Extracted page text data:
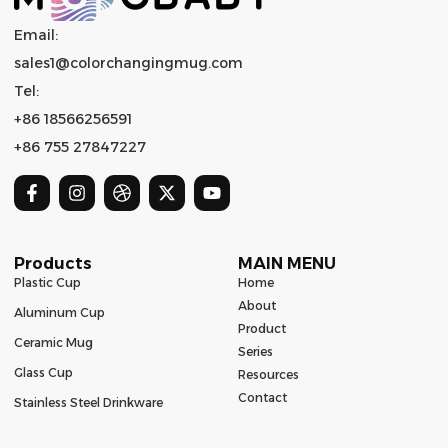
Email:
sales1@colorchangingmug.com
Tel:
+86 18566256591
+86 755 27847227
Products
MAIN MENU
Plastic Cup
Home
About
Aluminum Cup
Product
Ceramic Mug
Series
Glass Cup
Resources
Contact
Stainless Steel Drinkware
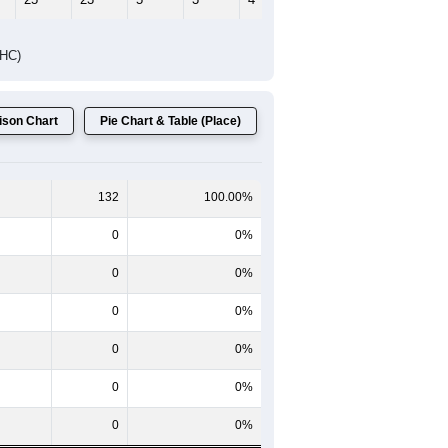
Female Median Age:
59.0
65-69
70-74
75-79
80-84
85+
60-64
65-69
70-74
75-79
80-84
85+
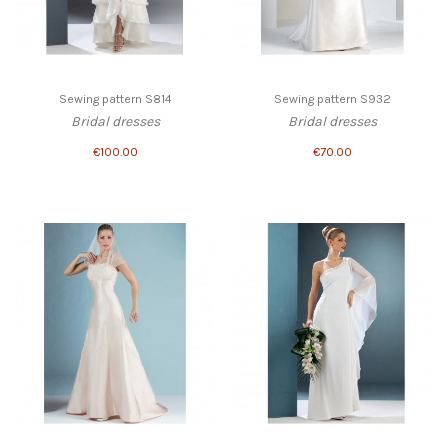
Sewing pattern S814
Sewing pattern S932
Bridal dresses
Bridal dresses
€100.00
€70.00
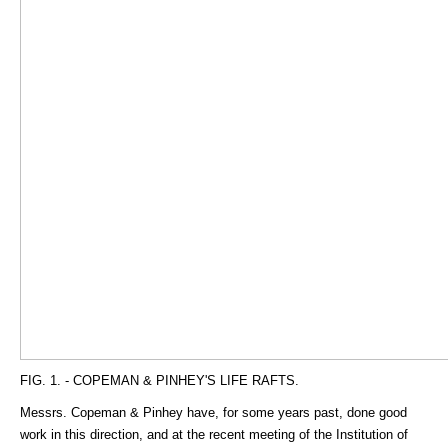
FIG. 1. - COPEMAN & PINHEY'S LIFE RAFTS.
Messrs. Copeman & Pinhey have, for some years past, done good
work in this direction, and at the recent meeting of the Institution of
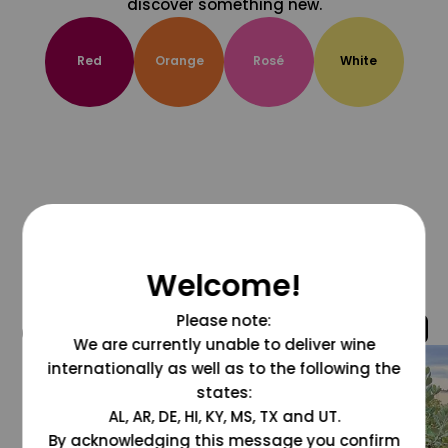
discover something new.
Red
Orange
Rosé
White
Welcome!
Please note:
@grapesdotcom
We are currently unable to deliver wine
internationally as well as to the following the
states:
AL, AR, DE, HI, KY, MS, TX and UT.
By acknowledging this message you confirm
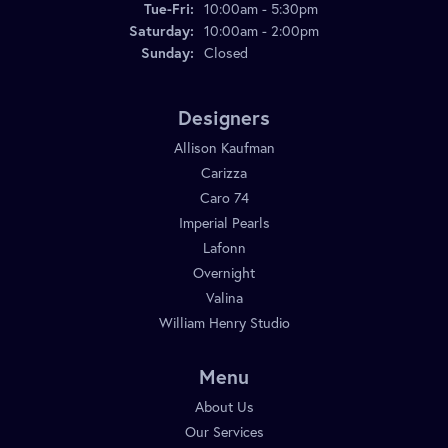
Tue-Fri:
Tuesday - Friday:
10:00am - 5:30pm
Saturday:
10:00am - 2:00pm
Sunday:
Closed
Designers
Allison Kaufman
Carizza
Caro 74
Imperial Pearls
Lafonn
Overnight
Valina
William Henry Studio
Menu
About Us
Our Services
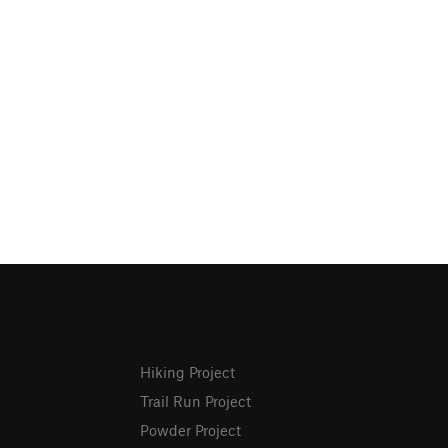
Hiking Project
Trail Run Project
Powder Project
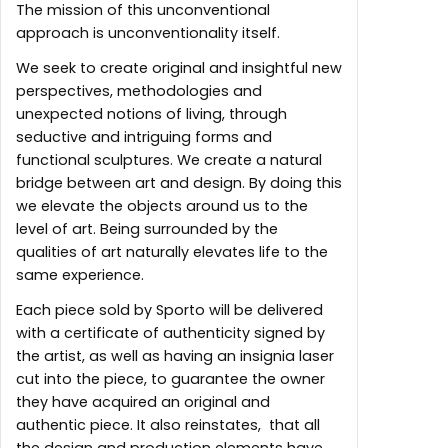
The mission of this unconventional
approach is unconventionality itself.
We seek to create original and insightful new
perspectives, methodologies and
unexpected notions of living, through
seductive and intriguing forms and
functional sculptures. We create a natural
bridge between art and design. By doing this
we elevate the objects around us to the
level of art. Being surrounded by the
qualities of art naturally elevates life to the
same experience.
Each piece sold by Sporto will be delivered
with a certificate of authenticity signed by
the artist, as well as having an insignia laser
cut into the piece, to guarantee the owner
they have acquired an original and
authentic piece. It also reinstates, that all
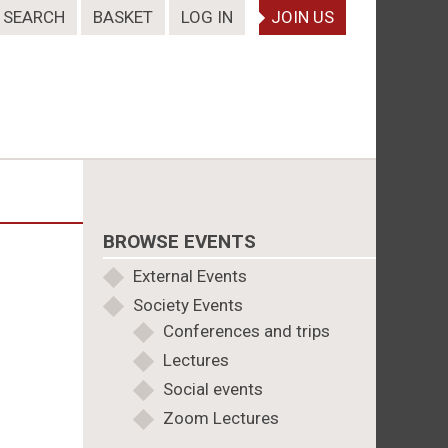
SEARCH
BASKET
LOG IN
JOIN US
BROWSE EVENTS
External Events
Society Events
Conferences and trips
Lectures
Social events
Zoom Lectures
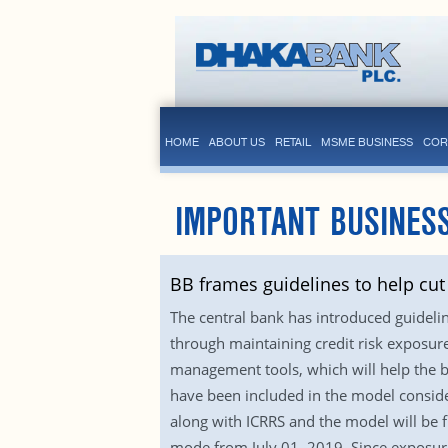
HOME
ABOUT US
RETAIL
MSME BUSINESS
COR
IMPORTANT BUSINESS
BB frames guidelines to help cu
The central bank has introduced guidelin
through maintaining credit risk exposure 
management tools, which will help the b
have been included in the model conside
along with ICRRS and the model will be 
mode from July 01, 2019. Since exposure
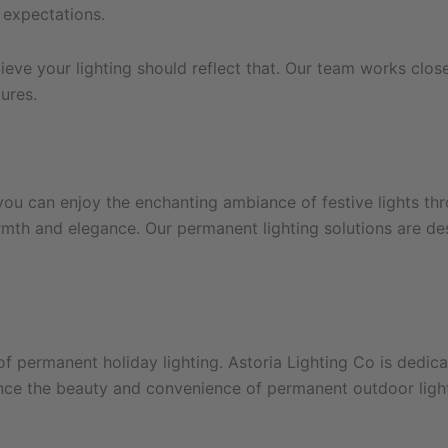
 expectations.
eve your lighting should reflect that. Our team works close
ures.
you can enjoy the enchanting ambiance of festive lights thr
armth and elegance. Our permanent lighting solutions are d
 permanent holiday lighting. Astoria Lighting Co is dedica
nce the beauty and convenience of permanent outdoor lights,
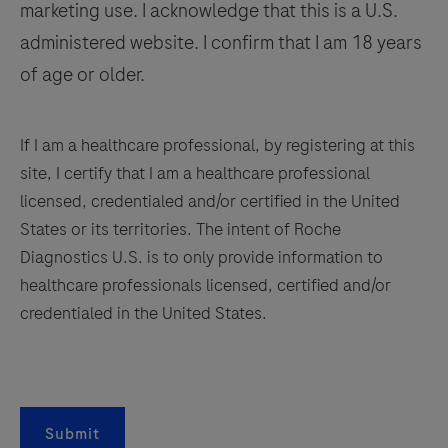
marketing use. I acknowledge that this is a U.S.
141
142
143
144
administered website. I confirm that I am 18 years
145
146
147
148
of age or older.
149
150
151
152
153
154
155
156
If I am a healthcare professional, by registering at this
site, I certify that I am a healthcare professional
157
158
159
160
licensed, credentialed and/or certified in the United
161
162
163
164
States or its territories. The intent of Roche
Diagnostics U.S. is to only provide information to
165
166
167
168
healthcare professionals licensed, certified and/or
169
170
171
172
credentialed in the United States.
173
174
175
176
177
178
179
180
181
182
183
184
Submit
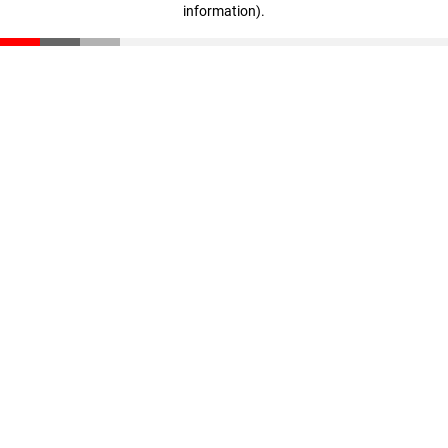
information)
.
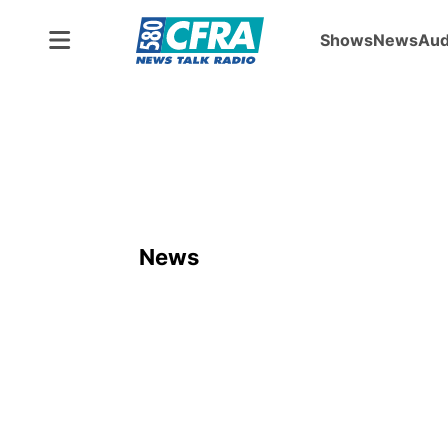
Shows
News
Aud
News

BRIEF: Pull out each line in the records above that contains the string "piece". Case counts.

RESPONSE BELOW:
Each piece sold by Sporto will be delivered
cut into the piece, to guarantee the owner
authentic piece. It also reinstates, that all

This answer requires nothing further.